__Given exercise__: Can you quote the forum post on slow LINQ grouping word for word, starting at "from (select (CONVERT(CHAR(8), mmud.logDateTime, 112))" and ending at "in ('start', 'finish')"?

Reputation: 890
I'm totally new to LINQ.
I have an SQL GroupBy
which runs in barely a few milliseconds. But when I try to achieve the same thing via LINQ, it just seems awfully slow.
What I'm trying to achieve is fetch an average monthly duration of a ceratin database update.
In SQL =>
select SUBSTRING(yyyyMMdd, 0,7),
AVG (duration)
from (select (CONVERT(CHAR(8), mmud.logDateTime, 112)) as yyyyMMdd,
DateDIFF(ms, min(mmud.logDateTime), max(mmud.logDateTime)) as duration
from mydb.mydbo.updateData mmud
left
join mydb.mydbo.updateDataKeyValue mmudkv
on mmud.updateDataid = mmudkv.updateDataId
left
join mydb.mydbo.updateDataDetailKey mmuddk
on mmudkv.updateDataDetailKeyid = mmuddk.Id
where dbname = 'MY_NEW_DB'
and mmudkv.value in ('start', 'finish')

__Raw data__:
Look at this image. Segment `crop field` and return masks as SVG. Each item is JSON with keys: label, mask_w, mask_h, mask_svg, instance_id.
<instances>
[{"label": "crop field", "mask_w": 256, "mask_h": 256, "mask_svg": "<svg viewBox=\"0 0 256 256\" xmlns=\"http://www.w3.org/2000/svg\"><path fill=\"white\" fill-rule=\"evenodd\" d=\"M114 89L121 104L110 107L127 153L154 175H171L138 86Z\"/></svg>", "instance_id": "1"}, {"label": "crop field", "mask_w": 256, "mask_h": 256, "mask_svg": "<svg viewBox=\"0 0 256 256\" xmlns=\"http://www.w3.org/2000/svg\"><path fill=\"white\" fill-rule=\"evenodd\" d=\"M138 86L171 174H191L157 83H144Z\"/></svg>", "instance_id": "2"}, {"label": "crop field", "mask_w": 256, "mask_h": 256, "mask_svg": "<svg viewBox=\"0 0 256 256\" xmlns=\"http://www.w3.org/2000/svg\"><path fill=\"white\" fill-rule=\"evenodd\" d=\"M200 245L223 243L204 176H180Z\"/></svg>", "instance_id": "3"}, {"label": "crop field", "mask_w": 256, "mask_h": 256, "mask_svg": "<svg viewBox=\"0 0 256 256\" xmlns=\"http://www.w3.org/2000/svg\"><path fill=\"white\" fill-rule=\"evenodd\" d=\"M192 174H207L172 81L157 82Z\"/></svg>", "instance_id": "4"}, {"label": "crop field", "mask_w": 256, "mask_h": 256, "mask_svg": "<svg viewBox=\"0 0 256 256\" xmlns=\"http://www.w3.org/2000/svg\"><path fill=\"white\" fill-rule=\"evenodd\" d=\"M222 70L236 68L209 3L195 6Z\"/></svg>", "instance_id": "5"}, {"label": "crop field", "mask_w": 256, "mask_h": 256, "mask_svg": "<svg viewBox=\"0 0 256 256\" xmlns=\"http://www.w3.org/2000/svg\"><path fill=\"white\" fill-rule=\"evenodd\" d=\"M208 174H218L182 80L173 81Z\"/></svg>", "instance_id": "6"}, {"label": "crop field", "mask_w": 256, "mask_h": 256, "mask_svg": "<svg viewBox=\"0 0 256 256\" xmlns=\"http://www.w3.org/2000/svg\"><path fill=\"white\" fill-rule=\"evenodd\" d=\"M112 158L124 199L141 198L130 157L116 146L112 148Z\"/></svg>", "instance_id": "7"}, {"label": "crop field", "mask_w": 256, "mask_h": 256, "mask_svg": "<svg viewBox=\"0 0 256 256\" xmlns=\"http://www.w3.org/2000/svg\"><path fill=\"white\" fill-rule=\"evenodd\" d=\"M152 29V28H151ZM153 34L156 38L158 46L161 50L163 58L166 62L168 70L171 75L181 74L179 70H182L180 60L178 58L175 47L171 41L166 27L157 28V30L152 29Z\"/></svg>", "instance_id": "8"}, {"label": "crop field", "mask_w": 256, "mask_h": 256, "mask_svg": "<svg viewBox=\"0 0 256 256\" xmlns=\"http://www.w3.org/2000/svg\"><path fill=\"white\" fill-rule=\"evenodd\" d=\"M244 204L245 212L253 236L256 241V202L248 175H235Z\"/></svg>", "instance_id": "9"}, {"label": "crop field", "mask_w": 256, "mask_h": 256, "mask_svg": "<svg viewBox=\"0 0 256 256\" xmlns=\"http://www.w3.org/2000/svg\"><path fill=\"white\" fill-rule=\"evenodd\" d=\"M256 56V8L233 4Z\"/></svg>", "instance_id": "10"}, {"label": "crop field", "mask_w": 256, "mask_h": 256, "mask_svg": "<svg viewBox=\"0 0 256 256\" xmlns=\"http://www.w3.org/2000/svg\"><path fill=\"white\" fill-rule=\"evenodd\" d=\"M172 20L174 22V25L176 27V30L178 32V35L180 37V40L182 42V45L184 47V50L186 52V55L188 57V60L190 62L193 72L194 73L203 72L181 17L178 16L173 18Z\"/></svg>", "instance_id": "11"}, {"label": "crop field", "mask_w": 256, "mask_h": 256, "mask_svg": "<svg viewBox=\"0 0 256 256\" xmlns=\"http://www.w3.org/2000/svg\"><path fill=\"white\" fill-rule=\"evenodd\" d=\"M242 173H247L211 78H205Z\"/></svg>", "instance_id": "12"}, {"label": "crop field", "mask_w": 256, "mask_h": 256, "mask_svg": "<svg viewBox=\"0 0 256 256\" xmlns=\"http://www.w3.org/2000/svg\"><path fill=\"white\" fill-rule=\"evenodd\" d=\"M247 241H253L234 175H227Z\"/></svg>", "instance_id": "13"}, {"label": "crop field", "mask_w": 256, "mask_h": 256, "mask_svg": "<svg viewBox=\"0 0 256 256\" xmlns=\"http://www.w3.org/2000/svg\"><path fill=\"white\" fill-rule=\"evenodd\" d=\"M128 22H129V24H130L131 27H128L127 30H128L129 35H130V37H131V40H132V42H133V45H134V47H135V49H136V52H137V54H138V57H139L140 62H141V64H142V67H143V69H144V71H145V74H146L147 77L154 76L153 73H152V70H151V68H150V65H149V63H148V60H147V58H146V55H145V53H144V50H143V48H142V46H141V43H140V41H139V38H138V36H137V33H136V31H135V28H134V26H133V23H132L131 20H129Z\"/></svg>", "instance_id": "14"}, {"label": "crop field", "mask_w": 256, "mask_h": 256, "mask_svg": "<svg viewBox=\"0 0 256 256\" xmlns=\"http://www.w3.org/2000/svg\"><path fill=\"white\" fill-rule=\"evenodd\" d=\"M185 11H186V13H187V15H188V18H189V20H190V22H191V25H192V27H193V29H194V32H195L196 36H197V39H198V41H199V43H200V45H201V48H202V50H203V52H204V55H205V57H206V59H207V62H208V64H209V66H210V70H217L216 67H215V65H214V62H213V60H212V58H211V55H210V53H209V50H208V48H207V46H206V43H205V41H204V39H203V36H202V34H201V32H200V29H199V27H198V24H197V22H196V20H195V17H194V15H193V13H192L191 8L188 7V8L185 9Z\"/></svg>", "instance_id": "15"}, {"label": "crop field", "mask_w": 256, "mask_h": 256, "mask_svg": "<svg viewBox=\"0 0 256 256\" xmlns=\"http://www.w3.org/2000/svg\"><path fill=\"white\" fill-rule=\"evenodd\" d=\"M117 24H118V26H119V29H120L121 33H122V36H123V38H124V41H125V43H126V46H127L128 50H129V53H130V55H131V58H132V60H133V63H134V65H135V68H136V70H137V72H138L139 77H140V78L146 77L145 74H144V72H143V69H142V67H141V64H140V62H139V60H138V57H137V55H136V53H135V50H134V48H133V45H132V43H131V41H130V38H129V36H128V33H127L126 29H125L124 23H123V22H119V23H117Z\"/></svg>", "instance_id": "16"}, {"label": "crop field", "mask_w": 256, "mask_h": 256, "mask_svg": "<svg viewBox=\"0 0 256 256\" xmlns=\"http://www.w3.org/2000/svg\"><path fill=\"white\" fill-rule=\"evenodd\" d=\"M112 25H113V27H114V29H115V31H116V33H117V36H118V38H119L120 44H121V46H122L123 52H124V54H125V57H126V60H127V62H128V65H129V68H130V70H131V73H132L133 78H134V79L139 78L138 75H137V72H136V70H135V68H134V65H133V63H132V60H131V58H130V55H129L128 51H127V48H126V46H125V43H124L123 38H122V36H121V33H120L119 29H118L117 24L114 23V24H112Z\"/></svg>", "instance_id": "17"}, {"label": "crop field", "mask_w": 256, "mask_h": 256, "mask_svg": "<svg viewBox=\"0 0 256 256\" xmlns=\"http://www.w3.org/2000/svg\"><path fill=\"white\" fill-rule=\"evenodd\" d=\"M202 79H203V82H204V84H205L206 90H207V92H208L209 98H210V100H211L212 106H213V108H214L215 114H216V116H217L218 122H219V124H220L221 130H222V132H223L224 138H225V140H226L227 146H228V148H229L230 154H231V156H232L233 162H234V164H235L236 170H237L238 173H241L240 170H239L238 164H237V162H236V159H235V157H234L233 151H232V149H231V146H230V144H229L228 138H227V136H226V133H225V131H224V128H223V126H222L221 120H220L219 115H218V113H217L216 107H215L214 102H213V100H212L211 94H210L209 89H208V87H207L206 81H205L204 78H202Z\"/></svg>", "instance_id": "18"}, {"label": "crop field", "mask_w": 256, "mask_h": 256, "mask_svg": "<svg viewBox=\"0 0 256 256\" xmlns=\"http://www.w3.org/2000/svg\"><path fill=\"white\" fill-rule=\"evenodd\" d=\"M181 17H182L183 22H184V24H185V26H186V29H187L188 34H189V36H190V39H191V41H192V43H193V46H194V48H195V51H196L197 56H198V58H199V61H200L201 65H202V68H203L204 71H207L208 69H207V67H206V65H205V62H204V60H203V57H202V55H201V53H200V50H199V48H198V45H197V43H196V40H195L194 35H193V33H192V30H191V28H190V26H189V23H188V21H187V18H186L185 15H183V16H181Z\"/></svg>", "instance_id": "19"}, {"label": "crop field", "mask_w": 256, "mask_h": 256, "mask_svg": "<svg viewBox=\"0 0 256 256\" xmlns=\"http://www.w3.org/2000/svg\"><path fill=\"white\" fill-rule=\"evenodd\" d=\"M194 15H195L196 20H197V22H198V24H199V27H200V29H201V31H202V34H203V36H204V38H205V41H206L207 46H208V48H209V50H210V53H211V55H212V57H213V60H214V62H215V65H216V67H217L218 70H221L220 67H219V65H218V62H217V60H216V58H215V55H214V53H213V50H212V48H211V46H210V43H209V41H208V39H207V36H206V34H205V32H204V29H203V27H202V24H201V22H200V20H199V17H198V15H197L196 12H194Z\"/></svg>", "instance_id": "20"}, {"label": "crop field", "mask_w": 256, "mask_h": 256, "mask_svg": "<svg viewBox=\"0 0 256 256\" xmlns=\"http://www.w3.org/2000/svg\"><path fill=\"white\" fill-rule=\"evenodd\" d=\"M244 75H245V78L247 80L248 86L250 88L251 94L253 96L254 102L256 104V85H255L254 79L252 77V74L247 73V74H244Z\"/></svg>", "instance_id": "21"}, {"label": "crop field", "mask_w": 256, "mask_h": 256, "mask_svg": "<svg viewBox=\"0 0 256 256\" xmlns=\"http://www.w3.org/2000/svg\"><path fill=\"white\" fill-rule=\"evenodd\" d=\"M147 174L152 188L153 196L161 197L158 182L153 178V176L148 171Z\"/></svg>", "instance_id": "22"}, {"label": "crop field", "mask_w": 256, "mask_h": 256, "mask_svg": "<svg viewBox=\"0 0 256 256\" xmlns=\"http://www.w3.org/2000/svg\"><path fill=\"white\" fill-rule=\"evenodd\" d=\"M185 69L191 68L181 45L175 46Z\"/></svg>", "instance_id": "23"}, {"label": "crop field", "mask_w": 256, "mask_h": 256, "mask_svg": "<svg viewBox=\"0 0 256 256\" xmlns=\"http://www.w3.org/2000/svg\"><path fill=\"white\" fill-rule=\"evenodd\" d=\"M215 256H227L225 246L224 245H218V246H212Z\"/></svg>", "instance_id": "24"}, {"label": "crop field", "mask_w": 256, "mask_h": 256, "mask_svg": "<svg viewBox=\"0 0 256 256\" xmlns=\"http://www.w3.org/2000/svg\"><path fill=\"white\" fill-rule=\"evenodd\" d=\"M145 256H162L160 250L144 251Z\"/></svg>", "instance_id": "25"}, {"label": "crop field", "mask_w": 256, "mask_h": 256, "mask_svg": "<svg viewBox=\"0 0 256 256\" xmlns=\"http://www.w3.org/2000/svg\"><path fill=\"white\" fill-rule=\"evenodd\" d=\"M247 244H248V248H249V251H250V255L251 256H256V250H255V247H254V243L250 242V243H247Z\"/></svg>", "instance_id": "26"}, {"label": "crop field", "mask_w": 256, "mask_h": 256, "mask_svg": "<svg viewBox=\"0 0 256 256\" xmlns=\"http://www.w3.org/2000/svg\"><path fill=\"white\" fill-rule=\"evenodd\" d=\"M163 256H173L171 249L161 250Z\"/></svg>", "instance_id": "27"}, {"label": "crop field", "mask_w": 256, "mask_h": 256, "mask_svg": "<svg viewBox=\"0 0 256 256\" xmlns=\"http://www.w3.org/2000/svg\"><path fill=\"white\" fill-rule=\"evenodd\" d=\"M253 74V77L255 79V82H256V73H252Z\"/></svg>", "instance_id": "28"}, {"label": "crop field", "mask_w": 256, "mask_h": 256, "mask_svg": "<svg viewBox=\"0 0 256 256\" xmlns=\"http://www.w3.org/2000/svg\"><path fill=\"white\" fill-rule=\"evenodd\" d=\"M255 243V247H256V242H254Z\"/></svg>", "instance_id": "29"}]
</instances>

__Written answer__:
from (select (CONVERT(CHAR(8), mmud.logDateTime, 112)) as yyyyMMdd,
DateDIFF(ms, min(mmud.logDateTime), max(mmud.logDateTime)) as duration
from mydb.mydbo.updateData mmud
left
join mydb.mydbo.updateDataKeyValue mmudkv
on mmud.updateDataid = mmudkv.updateDataId
left
join mydb.mydbo.updateDataDetailKey mmuddk
on mmudkv.updateDataDetailKeyid = mmuddk.Id
where dbname = 'MY_NEW_DB'
and mmudkv.value in ('start', 'finish')